● **Supplied records**
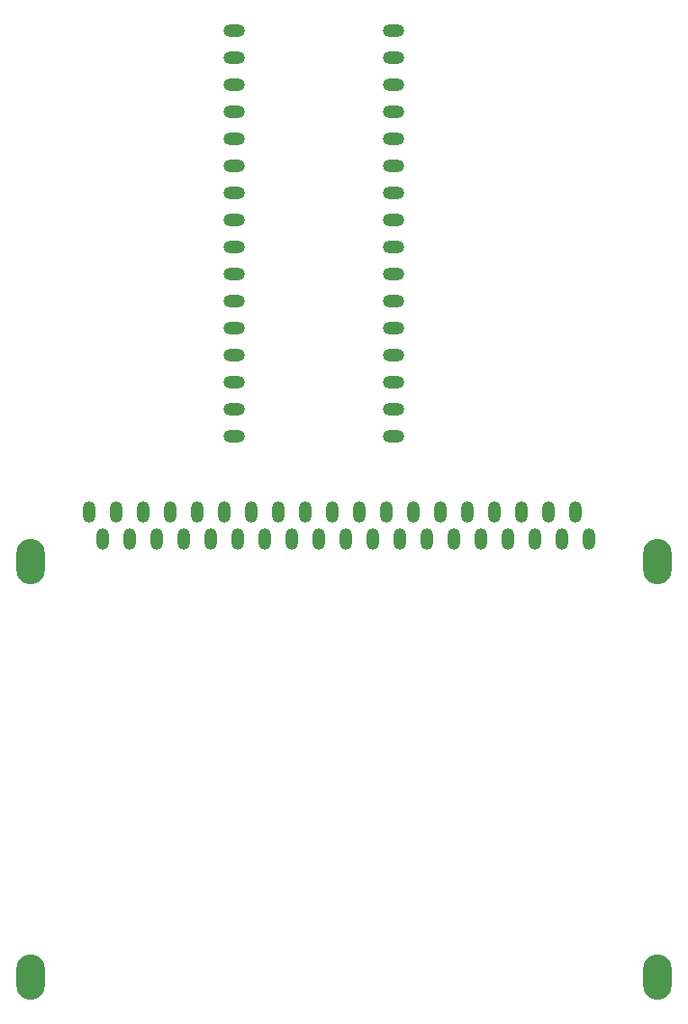
<source format=gbr>
%TF.GenerationSoftware,KiCad,Pcbnew,8.0.0*%
%TF.CreationDate,2024-02-25T21:16:28-08:00*%
%TF.ProjectId,HuCard-TL866,48754361-7264-42d5-944c-3836362e6b69,rev?*%
%TF.SameCoordinates,Original*%
%TF.FileFunction,Soldermask,Top*%
%TF.FilePolarity,Negative*%
%FSLAX46Y46*%
G04 Gerber Fmt 4.6, Leading zero omitted, Abs format (unit mm)*
G04 Created by KiCad (PCBNEW 8.0.0) date 2024-02-25 21:16:28*
%MOMM*%
%LPD*%
G01*
G04 APERTURE LIST*
%ADD10O,2.700000X4.250000*%
%ADD11O,1.200000X2.000000*%
%ADD12O,2.000000X1.200000*%
G04 APERTURE END LIST*
D10*
%TO.C,J2*%
X79600000Y-118750000D03*
X79600000Y-79750000D03*
X20700000Y-118750000D03*
X20700000Y-79750000D03*
D11*
X73220000Y-77650000D03*
X71950000Y-75110000D03*
X70680000Y-77650000D03*
X69410000Y-75110000D03*
X68140000Y-77650000D03*
X66870000Y-75110000D03*
X65600000Y-77650000D03*
X64330000Y-75110000D03*
X63060000Y-77650000D03*
X61790000Y-75110000D03*
X60520000Y-77650000D03*
X59250000Y-75110000D03*
X57980000Y-77650000D03*
X56710000Y-75110000D03*
X55440000Y-77650000D03*
X54170000Y-75110000D03*
X52900000Y-77650000D03*
X51630000Y-75110000D03*
X50360000Y-77650000D03*
X49090000Y-75110000D03*
X47820000Y-77650000D03*
X46550000Y-75110000D03*
X45280000Y-77650000D03*
X44010000Y-75110000D03*
X42740000Y-77650000D03*
X41470000Y-75110000D03*
X40200000Y-77650000D03*
X38930000Y-75110000D03*
X37660000Y-77650000D03*
X36390000Y-75110000D03*
X35120000Y-77650000D03*
X33850000Y-75110000D03*
X32580000Y-77650000D03*
X31310000Y-75110000D03*
X30040000Y-77650000D03*
X28770000Y-75110000D03*
X27500000Y-77650000D03*
X26230000Y-75110000D03*
%TD*%
D12*
%TO.C,J1*%
X39800000Y-29870000D03*
X39800000Y-32410000D03*
X39800000Y-34950000D03*
X39800000Y-37490000D03*
X39800000Y-40030000D03*
X39800000Y-42570000D03*
X39800000Y-45110000D03*
X39800000Y-47650000D03*
X39800000Y-50190000D03*
X39800000Y-52730000D03*
X39800000Y-55270000D03*
X39800000Y-57810000D03*
X39800000Y-60350000D03*
X39800000Y-62890000D03*
X39800000Y-65430000D03*
X39800000Y-67970000D03*
X54800000Y-67970000D03*
X54800000Y-65430000D03*
X54800000Y-62890000D03*
X54800000Y-60350000D03*
X54800000Y-57810000D03*
X54800000Y-55270000D03*
X54800000Y-52730000D03*
X54800000Y-50190000D03*
X54800000Y-47650000D03*
X54800000Y-45110000D03*
X54800000Y-42570000D03*
X54800000Y-40030000D03*
X54800000Y-37490000D03*
X54800000Y-34950000D03*
X54800000Y-32410000D03*
X54800000Y-29870000D03*
%TD*%
M02*

</source>
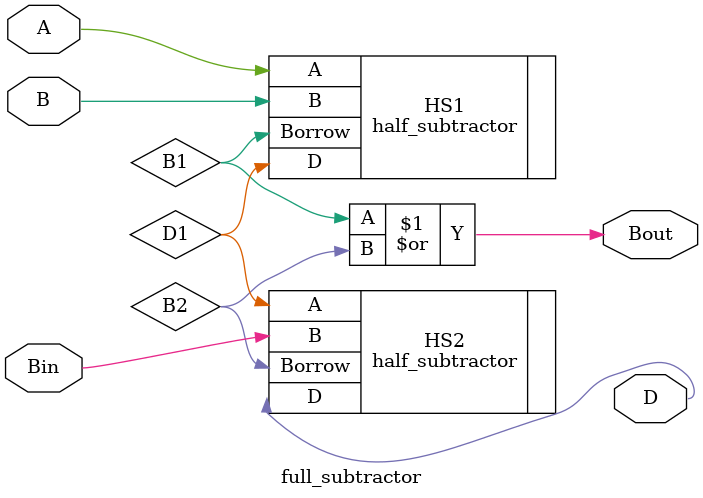
<source format=v>
module full_subtractor(
    input A, B, Bin,
    output D, Bout
);
    wire D1, B1, B2;
    // First Half Subtractor
    half_subtractor HS1 (
        .A(A),
        .B(B),
        .D(D1),
        .Borrow(B1)
    );
    // Second Half Subtractor
    half_subtractor HS2 (
        .A(D1),
        .B(Bin),
        .D(D),
        .Borrow(B2)
    );
    // Borrow out
    assign Bout = B1 | B2;
endmodule

</source>
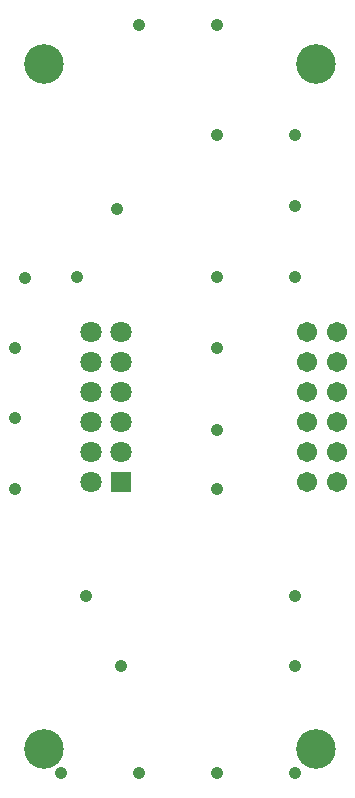
<source format=gbr>
G04 DesignSpark PCB PRO Gerber Version 10.0 Build 5299*
G04 #@! TF.Part,Single*
G04 #@! TF.FileFunction,Soldermask,Bot*
G04 #@! TF.FilePolarity,Negative*
%FSLAX35Y35*%
%MOIN*%
G04 #@! TA.AperFunction,ComponentPad*
%ADD26R,0.07096X0.07096*%
G04 #@! TA.AperFunction,ViaPad*
%ADD23C,0.04143*%
G04 #@! TA.AperFunction,ComponentPad*
%ADD25C,0.06702*%
%ADD27C,0.07096*%
G04 #@! TA.AperFunction,WasherPad*
%ADD24C,0.13198*%
G04 #@! TD.AperFunction*
X0Y0D02*
D02*
D23*
X18110Y110630D03*
Y134252D03*
Y157874D03*
X21654Y181102D03*
X33465Y16142D03*
X38976Y181496D03*
X41732Y75197D03*
X52362Y203937D03*
X53543Y51575D03*
X59449Y16142D03*
Y265354D03*
X85433Y16142D03*
Y110630D03*
Y130315D03*
Y157874D03*
Y181496D03*
Y228740D03*
Y265354D03*
X111417Y16142D03*
Y51575D03*
Y75197D03*
Y181496D03*
Y205118D03*
Y228740D03*
D02*
D24*
X27953Y24016D03*
Y252362D03*
X118504Y24016D03*
Y252362D03*
D02*
D25*
X115591Y113189D03*
Y123189D03*
Y133189D03*
Y143189D03*
Y153189D03*
Y163189D03*
X125591Y113189D03*
Y123189D03*
Y133189D03*
Y143189D03*
Y153189D03*
Y163189D03*
D02*
D26*
X53543Y113189D03*
D02*
D27*
X43543D03*
Y123189D03*
Y133189D03*
Y143189D03*
Y153189D03*
Y163189D03*
X53543Y123189D03*
Y133189D03*
Y143189D03*
Y153189D03*
Y163189D03*
X0Y0D02*
M02*

</source>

● **Work task**
Each line in the listing above from the one containing "G04 Created by" through the one containing "X39800000Y-62890000D03*" should be repeated exactly, and no other line.

● **Written reply**
G04 Created by KiCad (PCBNEW 8.0.0) date 2024-02-25 21:16:28*
%MOMM*%
%LPD*%
G01*
G04 APERTURE LIST*
%ADD10O,2.700000X4.250000*%
%ADD11O,1.200000X2.000000*%
%ADD12O,2.000000X1.200000*%
G04 APERTURE END LIST*
D10*
%TO.C,J2*%
X79600000Y-118750000D03*
X79600000Y-79750000D03*
X20700000Y-118750000D03*
X20700000Y-79750000D03*
D11*
X73220000Y-77650000D03*
X71950000Y-75110000D03*
X70680000Y-77650000D03*
X69410000Y-75110000D03*
X68140000Y-77650000D03*
X66870000Y-75110000D03*
X65600000Y-77650000D03*
X64330000Y-75110000D03*
X63060000Y-77650000D03*
X61790000Y-75110000D03*
X60520000Y-77650000D03*
X59250000Y-75110000D03*
X57980000Y-77650000D03*
X56710000Y-75110000D03*
X55440000Y-77650000D03*
X54170000Y-75110000D03*
X52900000Y-77650000D03*
X51630000Y-75110000D03*
X50360000Y-77650000D03*
X49090000Y-75110000D03*
X47820000Y-77650000D03*
X46550000Y-75110000D03*
X45280000Y-77650000D03*
X44010000Y-75110000D03*
X42740000Y-77650000D03*
X41470000Y-75110000D03*
X40200000Y-77650000D03*
X38930000Y-75110000D03*
X37660000Y-77650000D03*
X36390000Y-75110000D03*
X35120000Y-77650000D03*
X33850000Y-75110000D03*
X32580000Y-77650000D03*
X31310000Y-75110000D03*
X30040000Y-77650000D03*
X28770000Y-75110000D03*
X27500000Y-77650000D03*
X26230000Y-75110000D03*
%TD*%
D12*
%TO.C,J1*%
X39800000Y-29870000D03*
X39800000Y-32410000D03*
X39800000Y-34950000D03*
X39800000Y-37490000D03*
X39800000Y-40030000D03*
X39800000Y-42570000D03*
X39800000Y-45110000D03*
X39800000Y-47650000D03*
X39800000Y-50190000D03*
X39800000Y-52730000D03*
X39800000Y-55270000D03*
X39800000Y-57810000D03*
X39800000Y-60350000D03*
X39800000Y-62890000D03*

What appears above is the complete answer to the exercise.